We all had to start somewhere, even rock and roll legends. It’s hard to imagine a rock god like Kurt Cobain as a janitor or Pink working the fryer at McDonald’s, but before they were famous, they both had jobs just like us. Lucky for them, they found success recording music.
For the most part, these gigs weren’t a major drawback for these musicians. Kanye West even credits his time working at the Gap for helping him achieve success in the fashion industry. B.B. King liked driving a tractor so much, he called himself a “superstar tractor driver.”
Of course, it wasn’t all wine and roses. Many of these musicians were fired from their day jobs. Madonna didn’t make it past her first day at Dunkin’ Donuts. Snoop Dogg was caught stealing the groceries he was supposed to be bagging. And Eddie Vedder was too busy playing guitar to do a very good job as a security guard at a posh San Diego hotel.It all worked out in the end for these famous musicians. Their day jobs were just small bumps on the road to achieving their rock and roll dreams. If only we could all be so lucky.
It's hard to believe that David Bowie was ever anything but a rock god. However, the future Ziggy Stardust had to start somewhere. Bowie heard a tune by Little Richard when he nine years old and immediately thought he wanted to be one of Little Richard's saxophone players. It took him a couple years, but Bowie eventually got a job as a butcher's delivery boy when he was about 13, in order to buy that sax.

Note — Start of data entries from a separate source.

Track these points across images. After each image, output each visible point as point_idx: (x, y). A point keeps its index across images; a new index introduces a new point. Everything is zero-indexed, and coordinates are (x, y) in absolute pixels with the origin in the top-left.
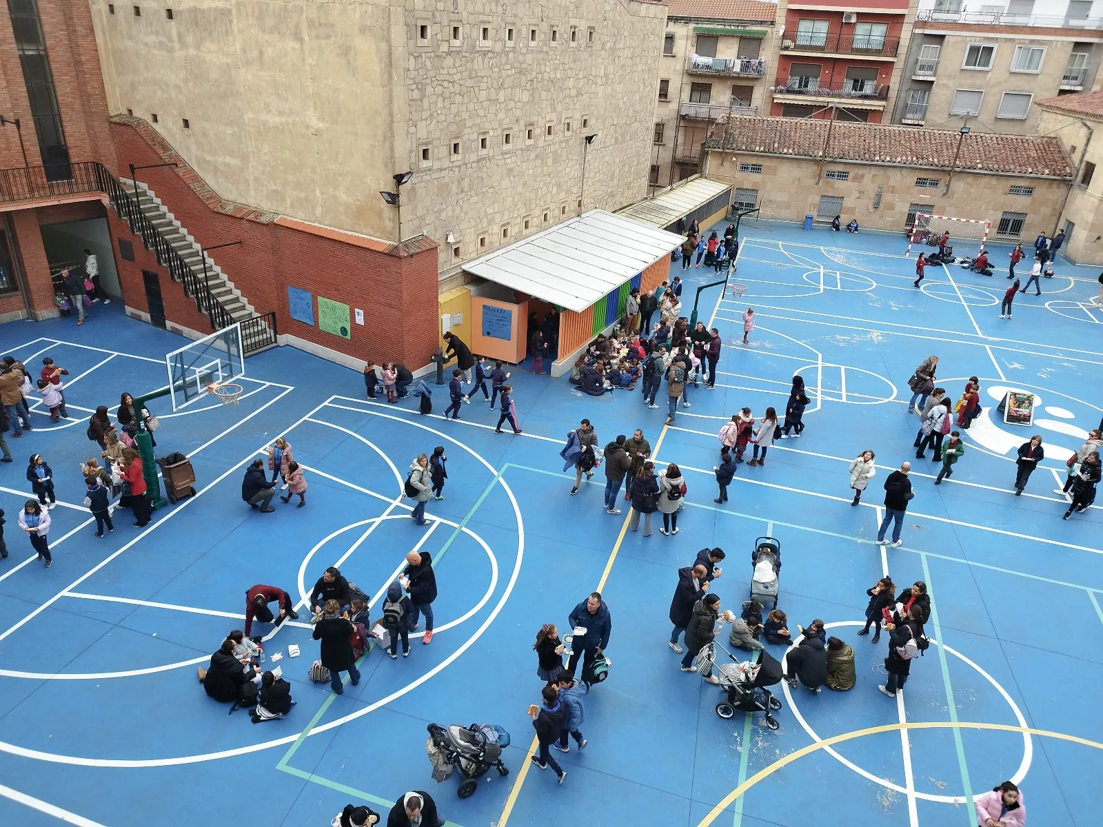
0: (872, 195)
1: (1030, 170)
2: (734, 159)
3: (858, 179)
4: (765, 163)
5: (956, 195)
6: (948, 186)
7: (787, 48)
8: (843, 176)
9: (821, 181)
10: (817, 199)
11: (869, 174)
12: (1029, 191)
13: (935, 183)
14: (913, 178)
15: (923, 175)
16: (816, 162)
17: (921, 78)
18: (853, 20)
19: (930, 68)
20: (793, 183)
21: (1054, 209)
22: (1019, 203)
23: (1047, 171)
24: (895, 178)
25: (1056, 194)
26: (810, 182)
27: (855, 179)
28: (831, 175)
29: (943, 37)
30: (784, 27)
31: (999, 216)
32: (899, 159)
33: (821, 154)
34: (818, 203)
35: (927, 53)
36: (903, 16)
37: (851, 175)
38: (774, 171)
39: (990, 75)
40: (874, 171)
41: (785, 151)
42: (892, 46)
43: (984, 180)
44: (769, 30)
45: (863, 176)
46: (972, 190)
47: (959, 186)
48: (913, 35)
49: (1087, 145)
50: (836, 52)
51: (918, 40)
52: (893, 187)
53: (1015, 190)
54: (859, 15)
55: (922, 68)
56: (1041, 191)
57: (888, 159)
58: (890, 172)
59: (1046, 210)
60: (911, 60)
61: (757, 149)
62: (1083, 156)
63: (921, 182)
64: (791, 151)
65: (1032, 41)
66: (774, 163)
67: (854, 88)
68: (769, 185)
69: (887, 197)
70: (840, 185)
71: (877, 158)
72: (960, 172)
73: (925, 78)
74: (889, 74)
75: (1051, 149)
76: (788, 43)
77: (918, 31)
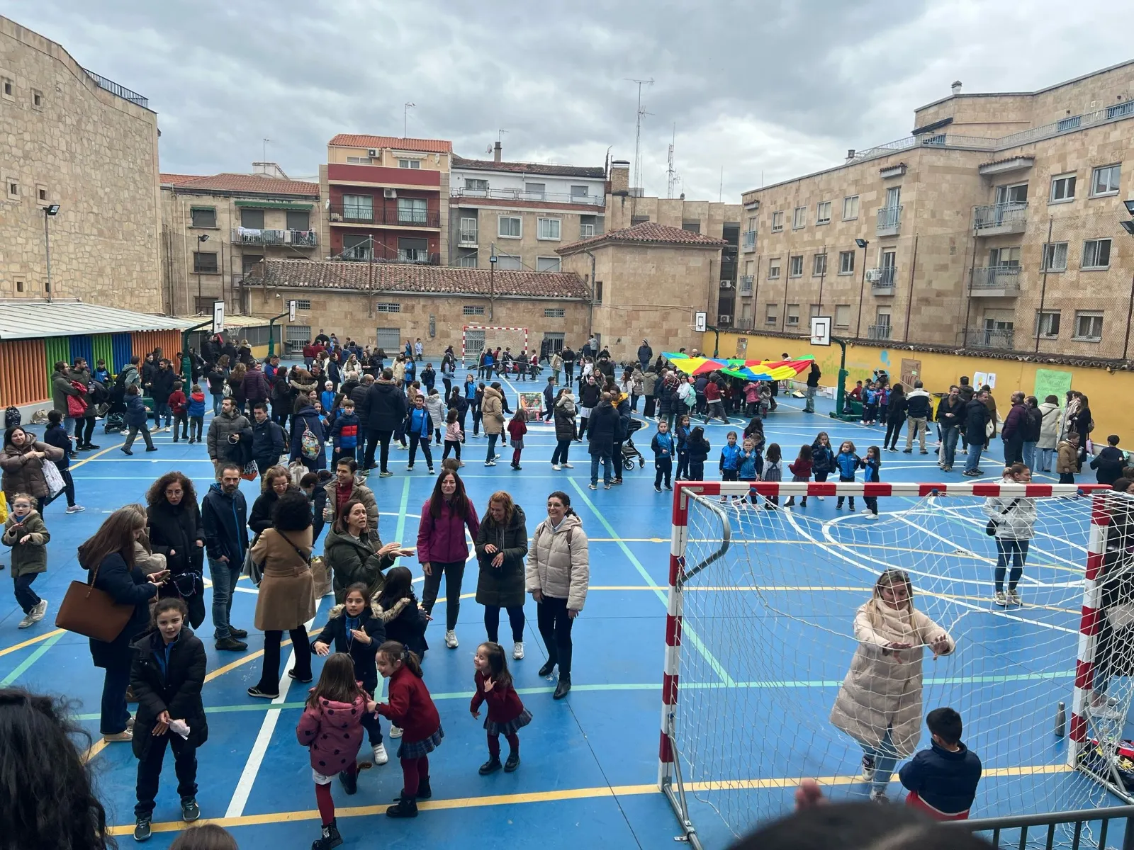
0: (426, 325)
1: (556, 294)
2: (278, 295)
3: (409, 309)
4: (313, 299)
5: (501, 320)
6: (492, 312)
7: (335, 220)
8: (394, 308)
9: (374, 315)
10: (374, 332)
11: (419, 305)
12: (561, 314)
13: (480, 311)
14: (459, 307)
15: (468, 303)
16: (364, 294)
17: (466, 246)
18: (394, 195)
19: (472, 238)
20: (346, 317)
21: (584, 327)
22: (556, 324)
23: (570, 294)
24: (445, 308)
25: (581, 314)
26: (363, 315)
27: (406, 310)
28: (382, 308)
29: (476, 210)
30: (328, 201)
31: (542, 336)
32: (443, 289)
33: (367, 286)
34: (375, 335)
35: (466, 225)
36: (438, 192)
37: (402, 306)
38: (323, 306)
39: (522, 242)
40: (422, 302)
41: (331, 285)
42: (434, 219)
43: (522, 305)
44: (315, 204)
45: (413, 307)
46: (514, 315)
47: (502, 311)
48: (451, 209)
49: (594, 269)
50: (384, 223)
51: (455, 215)
52: (444, 316)
53: (549, 313)
54: (398, 191)
55: (465, 238)
56: (569, 312)
57: (433, 289)
58: (437, 302)
59: (578, 329)
60: (454, 231)
61: (301, 284)
62: (593, 278)
63: (468, 310)
64: (336, 285)
65: (548, 214)
66: (322, 298)
67: (409, 256)
68: (321, 320)
69: (441, 326)
70: (394, 316)
71: (423, 288)
72: (499, 299)
73: (469, 246)
74: (437, 244)
75: (571, 280)
76: (336, 216)
77: (454, 206)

The Megadeth frontman had to hit the streets at the age of 15 to support himself. Mustaine started dealing drugs in Los Angeles. He explained on VH1's "Behind the Music" special on Megadeth, "I started to deal pot because there's not really any other way for a 15-year-old to make money besides [selling] your a** and I wasn't into that."He added, "I was dealing drugs to someone who worked at a record store and she would come and have sex with me during the day and then she would drop off records and I would give her pot. That's how I got my first Iron Maiden record, my first Motörhead record. Part of the whole style I even have right now is obviously heavily indebted to her being a dope fiend."